**Source text**
********************
Several years ago, we were excited to tell everyone about the Supreme Court of Pennsylvania decision in Phoenixville Hospital v. Workers’ Compensation Appeal Board (Shoap). It was this case that made clear workers’ compensation insurance carriers in PA could not simply use a classified “help wanted” ad to reduce every injured worker’s benefits.
If a workers’ compensation insurance carrier in Pennsylvania wants to reduce the benefits of an injured worker, said the Court, the jobs shown must not only be open at the time they are found, the potential jobs in a Labor Market Survey (LMS) or Earning Power Assessment (EPA) should “remain open until such time as the claimant is afforded a reasonable opportunity to apply for them.” The reasoning behind this, of course, is that an LMS/EPA is not just a tool to cut the benefits of injured workers; it should be a device to assist an injured worker back to gainful employment.
The Commonwealth Court of Pennsylvania recently had to address exactly what a workers’ compensation insurance carrier needs to prove in this regard. In Smith v. Workers’ Compensation Appeal Board (Supervalu Holdings PA, LLC), the injured worker (Claimant) hurt his neck and back. At the time he was injured, he was earning an “Average Weekly Wage” (AWW; the calculation we do under the PA Workers’ Compensation Act to see the amount of benefits due to the injured worker) of $992.50. The injury was accepted by the insurance carrier as a cervical strain and sprain (making eventual fusion surgery required due to the work injury a curious fit to that modest diagnosis).
Eventually, the workers’ comp insurance company had an LMS/EPA performed. This found five jobs alleged to be open and available with weekly pay from $360.00 to $440.00 per week. The average weekly earnings for the five jobs would equate to $400.56. Claimant applied for each of the five jobs, interviewing for two of them, and received no offers of employment (in addition to applying for jobs on his own).
Seeking to reduce the workers’ compensation benefits, a Petition for Modification was filed by the insurance carrier. After hearing the evidence, the Workers’ Compensation Judge (WCJ) granted the Petition for Modification. The vocational counselor offered by the insurance carrier was found credible. As to the Claimant, the WCJ found, “there is nothing in the record to indicate that the five job positions were not open and available at the time of his application process, nor is there any evidence in the record to indicate that they were already filled, and did not exist.” Based on the evidence of record, the WCJ reduced the workers’ comp benefits using the $400.56 earnings of the jobs in the LMS/EPA. This led to a new rate of $394.63 (the rate had been $661.67).
********************
[Collected data]

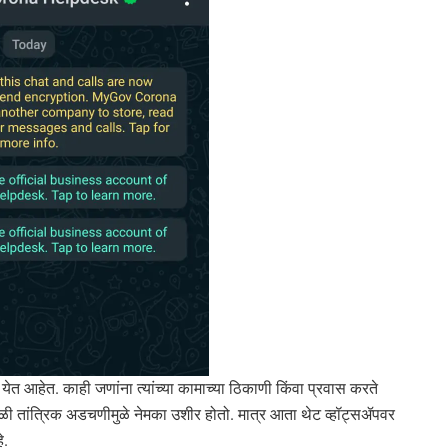
आहेत. काही जणांना त्यांच्या कामाच्या ठिकाणी किंवा प्रवास करते
 तांत्रिक अडचणीमुळे नेमका उशीर होतो. मात्र आता थेट व्हॉट्सॲपवर
े.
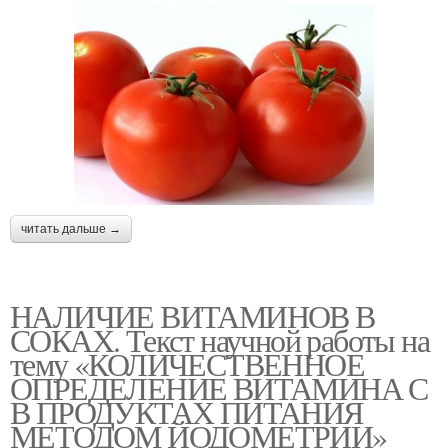
читать дальше →
НАЛИЧИЕ ВИТАМИНОВ В
СОКАХ. Текст научной работы на
тему «КОЛИЧЕСТВЕННОЕ
ОПРЕДЕЛЕНИЕ ВИТАМИНА С
В ПРОДУКТАХ ПИТАНИЯ
МЕТОДОМ ЙОДОМЕТРИИ»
********************
**Work request 1**
Please answer these questions from the workers' compensation article:
(a) What Average Weekly Wage was Claimant earning when he was injured?
(b) How many of the five jobs did Claimant interview for?
(c) What was Claimant's benefit rate before the WCJ reduced it?
**Work request 2**
List every distinct dollar amount in the workers' compensation article.
The collected data comes from a different source than the workers' compensation article.

**Written response 1**
(a) $992.50
(b) Two
(c) $661.67

**Written response 2**
$992.50
$360.00
$440.00
$400.56
$394.63
$661.67